# Cable internet keeps crashing



## Smith25 (Jan 21, 2006)

My internet has been dropping out on me. It seems to only do this when I use a lot of bandwidth. It will drop when playing an online game, or during an internet download. Any help will be much appriciated.


----------



## johnwill (Sep 26, 2002)

Tell us something about your connection. Cable, DSL, satellite, what? Did this just start happening, or has it always been an issue? What changed before or when the problem started occuring?


----------



## Smith25 (Jan 21, 2006)

I've had Cox Cable internet for a little over a year now. I hadn't ever lost a connection or even dropped below 2500Mbps. Then early this year my internet would crash and my modem would simply reset automaticly and I would have a connection again. About twice, my internet went out for about 6 hours.

Early on, my modem would reset the moment I lost my connection, but more recently it will give me green lights on conections to PC, Cable, and power, and the incoming Data light flashes too, as if it were working just fine.

I am led to belive that the problem is with my modem, because it just resets and connects fine. Now I think it's Cox's problem because my connection speed will change sometimes when the modem resets.
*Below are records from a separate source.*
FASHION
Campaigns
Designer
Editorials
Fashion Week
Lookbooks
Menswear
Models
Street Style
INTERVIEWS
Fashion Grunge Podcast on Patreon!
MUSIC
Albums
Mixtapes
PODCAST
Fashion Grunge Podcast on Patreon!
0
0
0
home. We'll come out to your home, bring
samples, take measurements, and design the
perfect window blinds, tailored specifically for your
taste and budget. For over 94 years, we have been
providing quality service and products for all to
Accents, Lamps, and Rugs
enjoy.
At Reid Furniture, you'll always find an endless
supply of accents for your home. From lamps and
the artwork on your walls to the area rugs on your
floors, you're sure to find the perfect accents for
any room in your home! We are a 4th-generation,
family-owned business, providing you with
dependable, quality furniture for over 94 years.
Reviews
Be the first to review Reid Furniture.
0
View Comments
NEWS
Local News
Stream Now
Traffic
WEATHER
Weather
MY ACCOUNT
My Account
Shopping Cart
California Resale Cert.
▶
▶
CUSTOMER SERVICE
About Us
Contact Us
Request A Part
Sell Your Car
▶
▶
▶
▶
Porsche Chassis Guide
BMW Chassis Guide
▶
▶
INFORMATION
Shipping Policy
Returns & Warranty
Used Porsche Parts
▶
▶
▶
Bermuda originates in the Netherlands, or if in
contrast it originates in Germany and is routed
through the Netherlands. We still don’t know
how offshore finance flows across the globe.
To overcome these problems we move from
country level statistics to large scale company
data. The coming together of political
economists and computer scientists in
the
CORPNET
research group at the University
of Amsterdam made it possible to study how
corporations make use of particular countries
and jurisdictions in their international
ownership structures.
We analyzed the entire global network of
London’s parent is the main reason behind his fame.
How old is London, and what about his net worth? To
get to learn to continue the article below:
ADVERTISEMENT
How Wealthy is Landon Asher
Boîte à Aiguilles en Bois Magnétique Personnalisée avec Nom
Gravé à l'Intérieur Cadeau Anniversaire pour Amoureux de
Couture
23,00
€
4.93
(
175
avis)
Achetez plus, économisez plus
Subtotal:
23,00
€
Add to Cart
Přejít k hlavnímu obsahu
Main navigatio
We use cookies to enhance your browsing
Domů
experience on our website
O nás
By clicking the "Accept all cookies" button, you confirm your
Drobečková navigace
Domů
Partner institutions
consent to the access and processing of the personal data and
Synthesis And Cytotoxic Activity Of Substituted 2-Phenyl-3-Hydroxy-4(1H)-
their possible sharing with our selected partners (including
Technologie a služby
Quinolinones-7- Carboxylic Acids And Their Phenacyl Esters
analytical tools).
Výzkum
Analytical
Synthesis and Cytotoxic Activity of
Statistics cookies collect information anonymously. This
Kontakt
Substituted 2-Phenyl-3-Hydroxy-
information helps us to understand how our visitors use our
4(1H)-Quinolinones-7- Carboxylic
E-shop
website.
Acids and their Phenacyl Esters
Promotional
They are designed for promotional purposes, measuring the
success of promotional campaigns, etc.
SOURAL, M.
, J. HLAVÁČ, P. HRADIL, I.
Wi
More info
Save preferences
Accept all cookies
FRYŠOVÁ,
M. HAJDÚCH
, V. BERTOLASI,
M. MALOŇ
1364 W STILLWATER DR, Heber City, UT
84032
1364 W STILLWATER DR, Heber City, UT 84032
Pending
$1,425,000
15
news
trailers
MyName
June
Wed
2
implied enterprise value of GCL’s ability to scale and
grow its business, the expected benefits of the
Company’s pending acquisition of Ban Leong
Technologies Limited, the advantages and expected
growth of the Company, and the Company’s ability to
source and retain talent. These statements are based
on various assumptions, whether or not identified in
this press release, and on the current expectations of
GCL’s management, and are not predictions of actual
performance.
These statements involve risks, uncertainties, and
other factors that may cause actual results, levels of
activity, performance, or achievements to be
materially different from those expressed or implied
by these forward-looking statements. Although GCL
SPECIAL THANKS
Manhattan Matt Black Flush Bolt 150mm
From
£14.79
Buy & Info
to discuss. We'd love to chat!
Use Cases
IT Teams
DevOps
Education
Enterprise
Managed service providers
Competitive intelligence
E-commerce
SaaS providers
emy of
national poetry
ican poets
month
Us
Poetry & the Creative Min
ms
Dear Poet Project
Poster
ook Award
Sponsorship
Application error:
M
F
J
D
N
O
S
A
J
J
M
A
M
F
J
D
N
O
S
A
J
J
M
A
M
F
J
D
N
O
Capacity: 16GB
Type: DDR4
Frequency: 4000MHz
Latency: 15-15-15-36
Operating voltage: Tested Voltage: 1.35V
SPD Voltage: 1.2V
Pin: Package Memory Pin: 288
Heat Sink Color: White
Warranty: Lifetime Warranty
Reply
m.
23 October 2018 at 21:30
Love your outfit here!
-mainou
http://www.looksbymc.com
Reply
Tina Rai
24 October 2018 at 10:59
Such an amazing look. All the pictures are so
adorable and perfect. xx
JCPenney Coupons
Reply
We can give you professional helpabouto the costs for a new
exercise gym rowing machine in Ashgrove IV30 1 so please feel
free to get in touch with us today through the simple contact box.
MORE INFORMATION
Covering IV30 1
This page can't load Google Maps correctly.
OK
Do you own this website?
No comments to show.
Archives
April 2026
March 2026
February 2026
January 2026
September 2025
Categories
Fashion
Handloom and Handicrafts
I have a Terayon Tj 715X modem


----------



## johnwill (Sep 26, 2002)

Have you talked to the cable company's tech support? This clearly seems to be an issue with either their network or the modem. Since you can't change modems or do any other troubleshooting without their assistance, that's the first stop.


----------



## Smith25 (Jan 21, 2006)

I'm pretty sure that I've fixed the problem. I think there was a bad cable in my connection. I replaced it, and I've had a steady internet connection for about 5 hours so far.


----------



## johnwill (Sep 26, 2002)

There you do, another success story. :smile:


----------